How to Build a Touch On-Off Circuit with a 7414 Inverter Gate Chip
In this circuit, we will build a touch on-off switch circuit using a 7414 inverter chip.
This inverter gate chip circuit will function as a flip flop.
When we touch the touch wire, the LED turns on. And if we touch it again, the LED turns off.
This circuit truly functions as an on-off touch sensor circuit.
This is the same type of circuit we would see in a touch lamp, where you touch it on or off.
The main reason how this circuit can do this is through the use of a capacitor. In this circuit, we use 2 capacitors. When we touch the wire, we either charge up the capacitor or discharge the capacitor. Charging it up turns the LED off. And discharging the capacitor turns the LED on. We'll go over this in much more depth below.
We exploit NAND gate logic in order to make this circuit possible.
In this circuit, our output device will be an LED, which will turn on and off, as we touch the touch plate or touch wire.
- 7414 Inverter Chip
- 4.7MΩ resistor
- 1MΩ resistor
- 470Ω resistor
- 1μF electrolytic capacitor
- 100nF ceramic capacitor
- Touch Plate
The 7414 hex inveter gate chip can be obtained very cheaply from a number of online retailers for just a few cents. One place it can be obtained from is Tayda Electronics at the following link: Tayda Electronics- 7414 Hex Inveter Gate IC. However, it is a very popular chip and many electronics parts suppliers have them.
The pinout of the 7414 is shown below, so that you can see how to
connect it in the circuit.
This inverter has 6 independent inverter gates.

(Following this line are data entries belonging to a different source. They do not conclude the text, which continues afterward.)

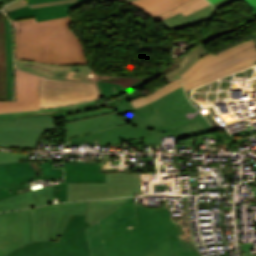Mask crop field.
<instances>
[{"instance_id": "1", "label": "crop field", "mask_w": 256, "mask_h": 256, "mask_svg": "<svg viewBox=\"0 0 256 256\" xmlns=\"http://www.w3.org/2000/svg\"><path fill=\"white\" fill-rule=\"evenodd\" d=\"M71 18L36 22L35 18L13 22L16 59L45 63L87 64L76 35L69 28Z\"/></svg>"}, {"instance_id": "2", "label": "crop field", "mask_w": 256, "mask_h": 256, "mask_svg": "<svg viewBox=\"0 0 256 256\" xmlns=\"http://www.w3.org/2000/svg\"><path fill=\"white\" fill-rule=\"evenodd\" d=\"M89 201L0 213V256L33 241H58L71 214H86Z\"/></svg>"}, {"instance_id": "3", "label": "crop field", "mask_w": 256, "mask_h": 256, "mask_svg": "<svg viewBox=\"0 0 256 256\" xmlns=\"http://www.w3.org/2000/svg\"><path fill=\"white\" fill-rule=\"evenodd\" d=\"M116 111V113L127 123L136 126L147 128L151 130H157L161 132H167L166 134L157 136V143L162 144V137L168 135H174L176 141L190 136H196L213 132L214 129L204 118L198 119L179 127H172L163 119V117L150 105L135 109L130 102L114 106V108L106 110H95L80 114H75L66 117V122L97 116L109 112Z\"/></svg>"}, {"instance_id": "4", "label": "crop field", "mask_w": 256, "mask_h": 256, "mask_svg": "<svg viewBox=\"0 0 256 256\" xmlns=\"http://www.w3.org/2000/svg\"><path fill=\"white\" fill-rule=\"evenodd\" d=\"M254 59H256V44L251 39L218 55L211 53L199 59L180 77L186 91L249 67Z\"/></svg>"}, {"instance_id": "5", "label": "crop field", "mask_w": 256, "mask_h": 256, "mask_svg": "<svg viewBox=\"0 0 256 256\" xmlns=\"http://www.w3.org/2000/svg\"><path fill=\"white\" fill-rule=\"evenodd\" d=\"M163 205L162 208H145L135 204L138 224L133 230L137 256H172L168 235L179 232L170 218L168 203Z\"/></svg>"}, {"instance_id": "6", "label": "crop field", "mask_w": 256, "mask_h": 256, "mask_svg": "<svg viewBox=\"0 0 256 256\" xmlns=\"http://www.w3.org/2000/svg\"><path fill=\"white\" fill-rule=\"evenodd\" d=\"M86 215H72L58 242H33L12 251L8 256H90L84 222Z\"/></svg>"}, {"instance_id": "7", "label": "crop field", "mask_w": 256, "mask_h": 256, "mask_svg": "<svg viewBox=\"0 0 256 256\" xmlns=\"http://www.w3.org/2000/svg\"><path fill=\"white\" fill-rule=\"evenodd\" d=\"M98 222L106 256H136L132 230L137 224L134 197Z\"/></svg>"}, {"instance_id": "8", "label": "crop field", "mask_w": 256, "mask_h": 256, "mask_svg": "<svg viewBox=\"0 0 256 256\" xmlns=\"http://www.w3.org/2000/svg\"><path fill=\"white\" fill-rule=\"evenodd\" d=\"M101 98L96 83L67 82L39 76V109L60 107Z\"/></svg>"}, {"instance_id": "9", "label": "crop field", "mask_w": 256, "mask_h": 256, "mask_svg": "<svg viewBox=\"0 0 256 256\" xmlns=\"http://www.w3.org/2000/svg\"><path fill=\"white\" fill-rule=\"evenodd\" d=\"M140 195L139 173L106 174V183H68V201Z\"/></svg>"}, {"instance_id": "10", "label": "crop field", "mask_w": 256, "mask_h": 256, "mask_svg": "<svg viewBox=\"0 0 256 256\" xmlns=\"http://www.w3.org/2000/svg\"><path fill=\"white\" fill-rule=\"evenodd\" d=\"M52 128L51 116H31L0 121V146L35 149L45 129Z\"/></svg>"}, {"instance_id": "11", "label": "crop field", "mask_w": 256, "mask_h": 256, "mask_svg": "<svg viewBox=\"0 0 256 256\" xmlns=\"http://www.w3.org/2000/svg\"><path fill=\"white\" fill-rule=\"evenodd\" d=\"M15 100L0 101V113L38 109V76L15 68Z\"/></svg>"}, {"instance_id": "12", "label": "crop field", "mask_w": 256, "mask_h": 256, "mask_svg": "<svg viewBox=\"0 0 256 256\" xmlns=\"http://www.w3.org/2000/svg\"><path fill=\"white\" fill-rule=\"evenodd\" d=\"M162 134L157 131H150L141 128H135L128 124L115 128L95 132L88 135H83L67 140V144H73L99 138L100 145H112L120 142H125L133 139L145 137V143L155 144L156 135ZM72 142V143H70Z\"/></svg>"}, {"instance_id": "13", "label": "crop field", "mask_w": 256, "mask_h": 256, "mask_svg": "<svg viewBox=\"0 0 256 256\" xmlns=\"http://www.w3.org/2000/svg\"><path fill=\"white\" fill-rule=\"evenodd\" d=\"M151 105L172 127L203 117L199 113L191 120L186 118V113L196 112L197 110L187 100L183 88L160 98L159 100L151 103Z\"/></svg>"}, {"instance_id": "14", "label": "crop field", "mask_w": 256, "mask_h": 256, "mask_svg": "<svg viewBox=\"0 0 256 256\" xmlns=\"http://www.w3.org/2000/svg\"><path fill=\"white\" fill-rule=\"evenodd\" d=\"M15 66H17L20 69L50 78L98 81L97 74L89 65L59 66L39 64L33 62L15 61Z\"/></svg>"}, {"instance_id": "15", "label": "crop field", "mask_w": 256, "mask_h": 256, "mask_svg": "<svg viewBox=\"0 0 256 256\" xmlns=\"http://www.w3.org/2000/svg\"><path fill=\"white\" fill-rule=\"evenodd\" d=\"M100 165H64V183L54 185V197L67 201V182H105V174L99 173Z\"/></svg>"}, {"instance_id": "16", "label": "crop field", "mask_w": 256, "mask_h": 256, "mask_svg": "<svg viewBox=\"0 0 256 256\" xmlns=\"http://www.w3.org/2000/svg\"><path fill=\"white\" fill-rule=\"evenodd\" d=\"M53 203V185L0 201V212Z\"/></svg>"}, {"instance_id": "17", "label": "crop field", "mask_w": 256, "mask_h": 256, "mask_svg": "<svg viewBox=\"0 0 256 256\" xmlns=\"http://www.w3.org/2000/svg\"><path fill=\"white\" fill-rule=\"evenodd\" d=\"M67 124V139L118 125L125 122L115 113L74 121ZM73 135V136H71Z\"/></svg>"}, {"instance_id": "18", "label": "crop field", "mask_w": 256, "mask_h": 256, "mask_svg": "<svg viewBox=\"0 0 256 256\" xmlns=\"http://www.w3.org/2000/svg\"><path fill=\"white\" fill-rule=\"evenodd\" d=\"M80 6L78 2L30 9L25 6L6 13L10 20L34 15L37 21L68 16L69 8Z\"/></svg>"}, {"instance_id": "19", "label": "crop field", "mask_w": 256, "mask_h": 256, "mask_svg": "<svg viewBox=\"0 0 256 256\" xmlns=\"http://www.w3.org/2000/svg\"><path fill=\"white\" fill-rule=\"evenodd\" d=\"M220 15L218 10L213 6L209 5L203 9H200L188 16H184L181 13L162 21V23L170 30H176L181 28H186L209 18Z\"/></svg>"}, {"instance_id": "20", "label": "crop field", "mask_w": 256, "mask_h": 256, "mask_svg": "<svg viewBox=\"0 0 256 256\" xmlns=\"http://www.w3.org/2000/svg\"><path fill=\"white\" fill-rule=\"evenodd\" d=\"M128 198L129 197L90 201L85 221L90 224L94 223L98 219L110 214L126 202Z\"/></svg>"}, {"instance_id": "21", "label": "crop field", "mask_w": 256, "mask_h": 256, "mask_svg": "<svg viewBox=\"0 0 256 256\" xmlns=\"http://www.w3.org/2000/svg\"><path fill=\"white\" fill-rule=\"evenodd\" d=\"M128 2L146 14L151 16L152 18L164 13L188 0H123Z\"/></svg>"}, {"instance_id": "22", "label": "crop field", "mask_w": 256, "mask_h": 256, "mask_svg": "<svg viewBox=\"0 0 256 256\" xmlns=\"http://www.w3.org/2000/svg\"><path fill=\"white\" fill-rule=\"evenodd\" d=\"M181 235L177 236L184 251L197 250L191 237L188 224L187 201H183L181 217H172Z\"/></svg>"}, {"instance_id": "23", "label": "crop field", "mask_w": 256, "mask_h": 256, "mask_svg": "<svg viewBox=\"0 0 256 256\" xmlns=\"http://www.w3.org/2000/svg\"><path fill=\"white\" fill-rule=\"evenodd\" d=\"M209 53L211 52L205 49L201 44L198 45L196 48H194L192 51L185 55L184 59L181 62L180 68L165 74V78L168 79L170 82L178 79L179 76L185 70H187L195 61Z\"/></svg>"}, {"instance_id": "24", "label": "crop field", "mask_w": 256, "mask_h": 256, "mask_svg": "<svg viewBox=\"0 0 256 256\" xmlns=\"http://www.w3.org/2000/svg\"><path fill=\"white\" fill-rule=\"evenodd\" d=\"M0 99H7L5 31H4V18L2 17H0Z\"/></svg>"}, {"instance_id": "25", "label": "crop field", "mask_w": 256, "mask_h": 256, "mask_svg": "<svg viewBox=\"0 0 256 256\" xmlns=\"http://www.w3.org/2000/svg\"><path fill=\"white\" fill-rule=\"evenodd\" d=\"M5 31H6V56H7V95L8 99H12V70H13V58H12V37H11V25L9 19L5 18Z\"/></svg>"}, {"instance_id": "26", "label": "crop field", "mask_w": 256, "mask_h": 256, "mask_svg": "<svg viewBox=\"0 0 256 256\" xmlns=\"http://www.w3.org/2000/svg\"><path fill=\"white\" fill-rule=\"evenodd\" d=\"M103 100L104 99L101 98L99 100L82 103L78 105L60 107L58 108L59 113H54L53 115L57 116V118H63L74 113L85 112V111L107 107V105L104 103Z\"/></svg>"}, {"instance_id": "27", "label": "crop field", "mask_w": 256, "mask_h": 256, "mask_svg": "<svg viewBox=\"0 0 256 256\" xmlns=\"http://www.w3.org/2000/svg\"><path fill=\"white\" fill-rule=\"evenodd\" d=\"M89 241L91 256H105L103 240L98 226V222L86 229Z\"/></svg>"}, {"instance_id": "28", "label": "crop field", "mask_w": 256, "mask_h": 256, "mask_svg": "<svg viewBox=\"0 0 256 256\" xmlns=\"http://www.w3.org/2000/svg\"><path fill=\"white\" fill-rule=\"evenodd\" d=\"M207 5H209V3L206 0H191L175 9L168 11L162 15H159L153 19L155 21H161V20L167 19L179 12H181L182 14H184L186 16V15H188L202 7H205Z\"/></svg>"}, {"instance_id": "29", "label": "crop field", "mask_w": 256, "mask_h": 256, "mask_svg": "<svg viewBox=\"0 0 256 256\" xmlns=\"http://www.w3.org/2000/svg\"><path fill=\"white\" fill-rule=\"evenodd\" d=\"M181 86H182L181 80L178 79L174 82H171V83L165 85L164 87L160 88L159 90L155 91L154 93H152L150 95H147L145 97H142V98L134 100V101H131V103L133 104V106L135 108L143 106L145 104H148V103L174 91L175 89H177Z\"/></svg>"}, {"instance_id": "30", "label": "crop field", "mask_w": 256, "mask_h": 256, "mask_svg": "<svg viewBox=\"0 0 256 256\" xmlns=\"http://www.w3.org/2000/svg\"><path fill=\"white\" fill-rule=\"evenodd\" d=\"M3 165L10 176H35L37 173L30 165V163H7Z\"/></svg>"}, {"instance_id": "31", "label": "crop field", "mask_w": 256, "mask_h": 256, "mask_svg": "<svg viewBox=\"0 0 256 256\" xmlns=\"http://www.w3.org/2000/svg\"><path fill=\"white\" fill-rule=\"evenodd\" d=\"M147 78H150V77H147ZM147 78L136 79V78H131V77L101 75L99 81L118 83V84L126 87L128 90L133 87L132 84L137 83L142 80H145Z\"/></svg>"}, {"instance_id": "32", "label": "crop field", "mask_w": 256, "mask_h": 256, "mask_svg": "<svg viewBox=\"0 0 256 256\" xmlns=\"http://www.w3.org/2000/svg\"><path fill=\"white\" fill-rule=\"evenodd\" d=\"M58 112L56 108L44 109V110H35V111H25V112H16V113H6L0 114V119H11L16 120L17 117L31 116V115H51V113Z\"/></svg>"}, {"instance_id": "33", "label": "crop field", "mask_w": 256, "mask_h": 256, "mask_svg": "<svg viewBox=\"0 0 256 256\" xmlns=\"http://www.w3.org/2000/svg\"><path fill=\"white\" fill-rule=\"evenodd\" d=\"M32 178L33 177H12L16 184L1 188L0 200L16 195V191H13L11 194L8 191L25 187L23 183L30 181Z\"/></svg>"}, {"instance_id": "34", "label": "crop field", "mask_w": 256, "mask_h": 256, "mask_svg": "<svg viewBox=\"0 0 256 256\" xmlns=\"http://www.w3.org/2000/svg\"><path fill=\"white\" fill-rule=\"evenodd\" d=\"M147 80H148V79H147ZM147 80H145V81H147ZM145 81H142V82H139V83H137V84H134V87H135V88L139 87V86H140L141 84H143ZM135 88H133V89H131V90H129V91H132V90H134ZM129 91H125V92H123V93H121V94H118V95H116V96H114V97H117V96H119V95L128 93ZM114 97H112V98H114ZM140 97H142V96L140 95V93H139L138 91L131 92V93H129V94H127V95H125V96L122 97L120 104H121V103H124V102H128V101L134 100V99H137V98H140ZM109 99H111V98H109ZM106 100H108V99H106ZM106 100H105V101H106ZM117 101H118V98H117V99H114V100L107 101V102H105V103H106L108 106H113V105H116Z\"/></svg>"}, {"instance_id": "35", "label": "crop field", "mask_w": 256, "mask_h": 256, "mask_svg": "<svg viewBox=\"0 0 256 256\" xmlns=\"http://www.w3.org/2000/svg\"><path fill=\"white\" fill-rule=\"evenodd\" d=\"M75 1H78V0H61V1L40 3V4H32V5H29V6H30V8H33V7L46 6V5H54V4L75 2ZM25 5H28L25 0H19V1L15 2V3L9 5L8 7H6L5 11L8 12V11H11V10H15V9H18V8L23 7Z\"/></svg>"}, {"instance_id": "36", "label": "crop field", "mask_w": 256, "mask_h": 256, "mask_svg": "<svg viewBox=\"0 0 256 256\" xmlns=\"http://www.w3.org/2000/svg\"><path fill=\"white\" fill-rule=\"evenodd\" d=\"M173 256H201L198 251L183 252L176 236H169Z\"/></svg>"}, {"instance_id": "37", "label": "crop field", "mask_w": 256, "mask_h": 256, "mask_svg": "<svg viewBox=\"0 0 256 256\" xmlns=\"http://www.w3.org/2000/svg\"><path fill=\"white\" fill-rule=\"evenodd\" d=\"M29 156L30 153L0 152V163L20 161L19 159Z\"/></svg>"}, {"instance_id": "38", "label": "crop field", "mask_w": 256, "mask_h": 256, "mask_svg": "<svg viewBox=\"0 0 256 256\" xmlns=\"http://www.w3.org/2000/svg\"><path fill=\"white\" fill-rule=\"evenodd\" d=\"M51 165L52 163H41L43 175H63V169L52 170Z\"/></svg>"}, {"instance_id": "39", "label": "crop field", "mask_w": 256, "mask_h": 256, "mask_svg": "<svg viewBox=\"0 0 256 256\" xmlns=\"http://www.w3.org/2000/svg\"><path fill=\"white\" fill-rule=\"evenodd\" d=\"M10 184H14V181L11 179V177L3 168V166H1L0 167V188Z\"/></svg>"}, {"instance_id": "40", "label": "crop field", "mask_w": 256, "mask_h": 256, "mask_svg": "<svg viewBox=\"0 0 256 256\" xmlns=\"http://www.w3.org/2000/svg\"><path fill=\"white\" fill-rule=\"evenodd\" d=\"M233 1H235V0H220V1L216 2V3H214L213 5L217 9H219V8L225 6V5H227V4H229V3L233 2Z\"/></svg>"}, {"instance_id": "41", "label": "crop field", "mask_w": 256, "mask_h": 256, "mask_svg": "<svg viewBox=\"0 0 256 256\" xmlns=\"http://www.w3.org/2000/svg\"><path fill=\"white\" fill-rule=\"evenodd\" d=\"M47 178H63V176H39L33 179H47Z\"/></svg>"}, {"instance_id": "42", "label": "crop field", "mask_w": 256, "mask_h": 256, "mask_svg": "<svg viewBox=\"0 0 256 256\" xmlns=\"http://www.w3.org/2000/svg\"><path fill=\"white\" fill-rule=\"evenodd\" d=\"M47 1H54V0H27L28 4L47 2Z\"/></svg>"}, {"instance_id": "43", "label": "crop field", "mask_w": 256, "mask_h": 256, "mask_svg": "<svg viewBox=\"0 0 256 256\" xmlns=\"http://www.w3.org/2000/svg\"><path fill=\"white\" fill-rule=\"evenodd\" d=\"M252 10L254 16H256V8L254 6H252L251 4H249L248 2H246L245 0H243Z\"/></svg>"}, {"instance_id": "44", "label": "crop field", "mask_w": 256, "mask_h": 256, "mask_svg": "<svg viewBox=\"0 0 256 256\" xmlns=\"http://www.w3.org/2000/svg\"><path fill=\"white\" fill-rule=\"evenodd\" d=\"M211 3H214V2H216V1H218V0H209ZM246 1H248L249 3H251L252 5H254V6H256V0H246Z\"/></svg>"}, {"instance_id": "45", "label": "crop field", "mask_w": 256, "mask_h": 256, "mask_svg": "<svg viewBox=\"0 0 256 256\" xmlns=\"http://www.w3.org/2000/svg\"><path fill=\"white\" fill-rule=\"evenodd\" d=\"M64 164H98V163H70V162H64Z\"/></svg>"}, {"instance_id": "46", "label": "crop field", "mask_w": 256, "mask_h": 256, "mask_svg": "<svg viewBox=\"0 0 256 256\" xmlns=\"http://www.w3.org/2000/svg\"><path fill=\"white\" fill-rule=\"evenodd\" d=\"M87 1H90V0H79V3L82 4V3L87 2Z\"/></svg>"}, {"instance_id": "47", "label": "crop field", "mask_w": 256, "mask_h": 256, "mask_svg": "<svg viewBox=\"0 0 256 256\" xmlns=\"http://www.w3.org/2000/svg\"><path fill=\"white\" fill-rule=\"evenodd\" d=\"M253 191H254V196H256V187H252Z\"/></svg>"}, {"instance_id": "48", "label": "crop field", "mask_w": 256, "mask_h": 256, "mask_svg": "<svg viewBox=\"0 0 256 256\" xmlns=\"http://www.w3.org/2000/svg\"><path fill=\"white\" fill-rule=\"evenodd\" d=\"M252 36H253V38H254V40H255V42H256V33L253 34Z\"/></svg>"}, {"instance_id": "49", "label": "crop field", "mask_w": 256, "mask_h": 256, "mask_svg": "<svg viewBox=\"0 0 256 256\" xmlns=\"http://www.w3.org/2000/svg\"><path fill=\"white\" fill-rule=\"evenodd\" d=\"M100 2H104V1H111V0H99Z\"/></svg>"}]
</instances>
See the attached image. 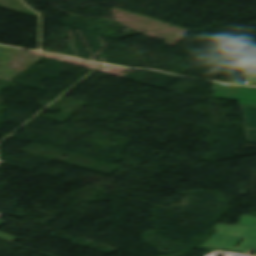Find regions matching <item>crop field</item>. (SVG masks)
Here are the masks:
<instances>
[{
	"mask_svg": "<svg viewBox=\"0 0 256 256\" xmlns=\"http://www.w3.org/2000/svg\"><path fill=\"white\" fill-rule=\"evenodd\" d=\"M218 231L201 247L231 251L256 252V217L243 215L238 226L216 224ZM244 238L238 248V240Z\"/></svg>",
	"mask_w": 256,
	"mask_h": 256,
	"instance_id": "obj_1",
	"label": "crop field"
},
{
	"mask_svg": "<svg viewBox=\"0 0 256 256\" xmlns=\"http://www.w3.org/2000/svg\"><path fill=\"white\" fill-rule=\"evenodd\" d=\"M244 111L245 126L256 129V108L241 106Z\"/></svg>",
	"mask_w": 256,
	"mask_h": 256,
	"instance_id": "obj_2",
	"label": "crop field"
},
{
	"mask_svg": "<svg viewBox=\"0 0 256 256\" xmlns=\"http://www.w3.org/2000/svg\"><path fill=\"white\" fill-rule=\"evenodd\" d=\"M246 85H256V60L251 62Z\"/></svg>",
	"mask_w": 256,
	"mask_h": 256,
	"instance_id": "obj_3",
	"label": "crop field"
},
{
	"mask_svg": "<svg viewBox=\"0 0 256 256\" xmlns=\"http://www.w3.org/2000/svg\"><path fill=\"white\" fill-rule=\"evenodd\" d=\"M246 130H247L249 143H255L256 144V130L247 129V128H246Z\"/></svg>",
	"mask_w": 256,
	"mask_h": 256,
	"instance_id": "obj_4",
	"label": "crop field"
},
{
	"mask_svg": "<svg viewBox=\"0 0 256 256\" xmlns=\"http://www.w3.org/2000/svg\"><path fill=\"white\" fill-rule=\"evenodd\" d=\"M2 222H3V221H0V224H1ZM0 238L6 239V240L11 241V242H13V241H15V240L18 239V238L9 236V235L4 234V233H1V232H0Z\"/></svg>",
	"mask_w": 256,
	"mask_h": 256,
	"instance_id": "obj_5",
	"label": "crop field"
}]
</instances>
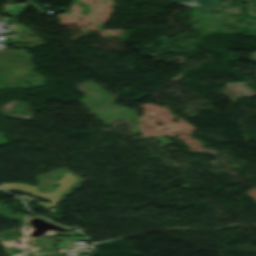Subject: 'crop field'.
Here are the masks:
<instances>
[{
	"label": "crop field",
	"instance_id": "1",
	"mask_svg": "<svg viewBox=\"0 0 256 256\" xmlns=\"http://www.w3.org/2000/svg\"><path fill=\"white\" fill-rule=\"evenodd\" d=\"M17 55H25V58L14 59ZM30 58L25 49L0 51V87H28L27 81L35 86L43 85L45 79L34 72L35 67Z\"/></svg>",
	"mask_w": 256,
	"mask_h": 256
},
{
	"label": "crop field",
	"instance_id": "2",
	"mask_svg": "<svg viewBox=\"0 0 256 256\" xmlns=\"http://www.w3.org/2000/svg\"><path fill=\"white\" fill-rule=\"evenodd\" d=\"M172 2H185L189 0H171ZM219 0H197L196 3L200 5V8L197 9L200 12L208 11L209 7H213L216 5Z\"/></svg>",
	"mask_w": 256,
	"mask_h": 256
},
{
	"label": "crop field",
	"instance_id": "3",
	"mask_svg": "<svg viewBox=\"0 0 256 256\" xmlns=\"http://www.w3.org/2000/svg\"><path fill=\"white\" fill-rule=\"evenodd\" d=\"M25 5L23 4H13L5 7L7 14L16 17L17 11H21Z\"/></svg>",
	"mask_w": 256,
	"mask_h": 256
},
{
	"label": "crop field",
	"instance_id": "4",
	"mask_svg": "<svg viewBox=\"0 0 256 256\" xmlns=\"http://www.w3.org/2000/svg\"><path fill=\"white\" fill-rule=\"evenodd\" d=\"M249 3V11L250 14L256 15V7H253V5H256V0H245Z\"/></svg>",
	"mask_w": 256,
	"mask_h": 256
},
{
	"label": "crop field",
	"instance_id": "5",
	"mask_svg": "<svg viewBox=\"0 0 256 256\" xmlns=\"http://www.w3.org/2000/svg\"><path fill=\"white\" fill-rule=\"evenodd\" d=\"M33 9H35L39 14H43L45 13L44 11H42L37 5H35L33 2L31 4H29Z\"/></svg>",
	"mask_w": 256,
	"mask_h": 256
},
{
	"label": "crop field",
	"instance_id": "6",
	"mask_svg": "<svg viewBox=\"0 0 256 256\" xmlns=\"http://www.w3.org/2000/svg\"><path fill=\"white\" fill-rule=\"evenodd\" d=\"M6 143H8L6 138L2 134H0V145L6 144Z\"/></svg>",
	"mask_w": 256,
	"mask_h": 256
},
{
	"label": "crop field",
	"instance_id": "7",
	"mask_svg": "<svg viewBox=\"0 0 256 256\" xmlns=\"http://www.w3.org/2000/svg\"><path fill=\"white\" fill-rule=\"evenodd\" d=\"M195 1H196V0H194V1H189V2H185V3L195 4Z\"/></svg>",
	"mask_w": 256,
	"mask_h": 256
},
{
	"label": "crop field",
	"instance_id": "8",
	"mask_svg": "<svg viewBox=\"0 0 256 256\" xmlns=\"http://www.w3.org/2000/svg\"><path fill=\"white\" fill-rule=\"evenodd\" d=\"M27 1V3L30 1V0H26Z\"/></svg>",
	"mask_w": 256,
	"mask_h": 256
}]
</instances>
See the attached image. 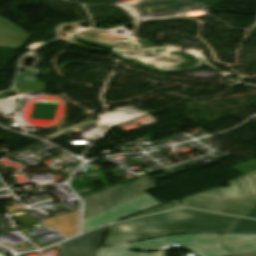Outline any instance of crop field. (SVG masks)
Wrapping results in <instances>:
<instances>
[{
    "label": "crop field",
    "instance_id": "8a807250",
    "mask_svg": "<svg viewBox=\"0 0 256 256\" xmlns=\"http://www.w3.org/2000/svg\"><path fill=\"white\" fill-rule=\"evenodd\" d=\"M238 220L220 214L178 210L113 224L104 246L179 233H230Z\"/></svg>",
    "mask_w": 256,
    "mask_h": 256
},
{
    "label": "crop field",
    "instance_id": "ac0d7876",
    "mask_svg": "<svg viewBox=\"0 0 256 256\" xmlns=\"http://www.w3.org/2000/svg\"><path fill=\"white\" fill-rule=\"evenodd\" d=\"M172 244H182L197 256H222L256 250V235L244 234H184L116 245L142 251L162 250Z\"/></svg>",
    "mask_w": 256,
    "mask_h": 256
},
{
    "label": "crop field",
    "instance_id": "34b2d1b8",
    "mask_svg": "<svg viewBox=\"0 0 256 256\" xmlns=\"http://www.w3.org/2000/svg\"><path fill=\"white\" fill-rule=\"evenodd\" d=\"M228 184L230 188L210 190L183 199V205L246 217L256 205V172Z\"/></svg>",
    "mask_w": 256,
    "mask_h": 256
},
{
    "label": "crop field",
    "instance_id": "412701ff",
    "mask_svg": "<svg viewBox=\"0 0 256 256\" xmlns=\"http://www.w3.org/2000/svg\"><path fill=\"white\" fill-rule=\"evenodd\" d=\"M186 171V169L180 165L168 170H165L167 175L175 174L178 172ZM165 175V176H167ZM164 177V176H161ZM160 178V177H158ZM151 177L147 176L117 187H113L86 197H83L85 204L84 218L125 202L141 193L154 189V178L150 182ZM157 180V179H156Z\"/></svg>",
    "mask_w": 256,
    "mask_h": 256
},
{
    "label": "crop field",
    "instance_id": "f4fd0767",
    "mask_svg": "<svg viewBox=\"0 0 256 256\" xmlns=\"http://www.w3.org/2000/svg\"><path fill=\"white\" fill-rule=\"evenodd\" d=\"M158 205L161 204L148 194H141L125 203L117 205L119 208L112 207L84 219L83 231L90 230L106 223L119 221Z\"/></svg>",
    "mask_w": 256,
    "mask_h": 256
},
{
    "label": "crop field",
    "instance_id": "dd49c442",
    "mask_svg": "<svg viewBox=\"0 0 256 256\" xmlns=\"http://www.w3.org/2000/svg\"><path fill=\"white\" fill-rule=\"evenodd\" d=\"M107 226L58 245L64 256H95ZM100 247V246H99Z\"/></svg>",
    "mask_w": 256,
    "mask_h": 256
},
{
    "label": "crop field",
    "instance_id": "e52e79f7",
    "mask_svg": "<svg viewBox=\"0 0 256 256\" xmlns=\"http://www.w3.org/2000/svg\"><path fill=\"white\" fill-rule=\"evenodd\" d=\"M28 33L0 17V46L19 49L30 37Z\"/></svg>",
    "mask_w": 256,
    "mask_h": 256
},
{
    "label": "crop field",
    "instance_id": "d8731c3e",
    "mask_svg": "<svg viewBox=\"0 0 256 256\" xmlns=\"http://www.w3.org/2000/svg\"><path fill=\"white\" fill-rule=\"evenodd\" d=\"M165 252H157L151 254L131 252L121 248H100L97 256H164Z\"/></svg>",
    "mask_w": 256,
    "mask_h": 256
},
{
    "label": "crop field",
    "instance_id": "5a996713",
    "mask_svg": "<svg viewBox=\"0 0 256 256\" xmlns=\"http://www.w3.org/2000/svg\"><path fill=\"white\" fill-rule=\"evenodd\" d=\"M231 233L256 234V221L240 218Z\"/></svg>",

The pins marked with A's are the inputs to the inverter gates and the pins marked with Y's are the outputs of the inverter gates.
The following chart shows inverter gate logic, which shows what output a
inverter gate chip will produce for a given input.
|Inverter Truth Table|
This means that if the input is 0, the output will be 1 or HIGH. If the input is 1 or HIGH, the output will be 1 or LOW.
We will use this inverter logic as the basis for the function of our circuit.
Touch On-Off Circuit Using a 7414 Inverter Gate Chip
The touch on-off circuit we will build with a 7414 inverter gate chip is shown below.
To see this circuit diagram connection from the view of the integrated circuit (IC), see the following: Touch On-Off Circuit with a 4011 NAND Gate Chip shown from the IC
The breadboard schematic of the circuit above is shown below.
First, we must connect power to the 7414 inverter gate chip. We do this by connecting VCC, pin 14, to 5V and by connecting GND, pin 7, to power ground. This establishes power to the 7414 inveter gate chip.
We connect a 4.7MΩ resistor from pin 1 to pin 4.
We connect a 1MΩ resistor from pin 2 to pin 3.
In between pins 2 and 3, we connect a 1μF capacitor.
To pin 1, we connect a 100nF capacitor. In between these 2 capacitors, we place our touch plate or touch sensor wires. When touched, these wires allow for the output to switch either from HIGH to LOW or LOW to HIGH.
Lastly, we connect the output device that we want to turn on and off to pin 4, which is the output of the second gate, which is the total output of the circuit, since we're using 2 gates. The LED has a 470Ω current-limiting resistor to prevent the LED from blowing out due to excess current.
This completes all the hardware connections.
How the Circuit Works
This circuit is somewhat complex but still follows the simple principle of inverter gate logic. When the input to gate 1 is LOW, the output will be HIGH. So when the input to the first inverter gate is LOW, our output device, the LED, will be ON. When the 2 inputs are HIGH, the output will be LOW. So, in this case, the LED will be off.
The heart of our circuit which allows the flip flop ability is the 1MΩ resistor and the 1μF capacitor.
When the touch wires are touched, the 1μF capacitor either charges up to a voltage close in value to VCC or it discharges to near 0V.
When we charge up the capacitor, we charge up to near VCC. With the 1MΩ resistor, it pulls up the output of the output of gate 1 to VCC. This pulls the value of the output HIGH. Since the output of gate 1 is connected to the input of gate 2, this means that gate 2 receives a HIGH input. This makes the output LOW. Therefore, the LED will be off when the capacitor is charged.
Now when we touch the touch plate again, we discharge the capacitor. The capacitor's voltage plummets from near VCC almost to 0V. Now the output of gate 1 is 0V or LOW. This LOW signal is now fed into the input of gate 2, which will turn on the output, the LED.
The 100nF capacitor acts a second reserve to prevent the circuit from going on and off, on and off, repeatedly if we keep our hold on the touch plate. It keeps the signal either on or off once the touch plate is held. This prevents constant fluctuations of on and off.
And this is how this circuit works to mimic a flip flop, to function as a touch on-off circuit.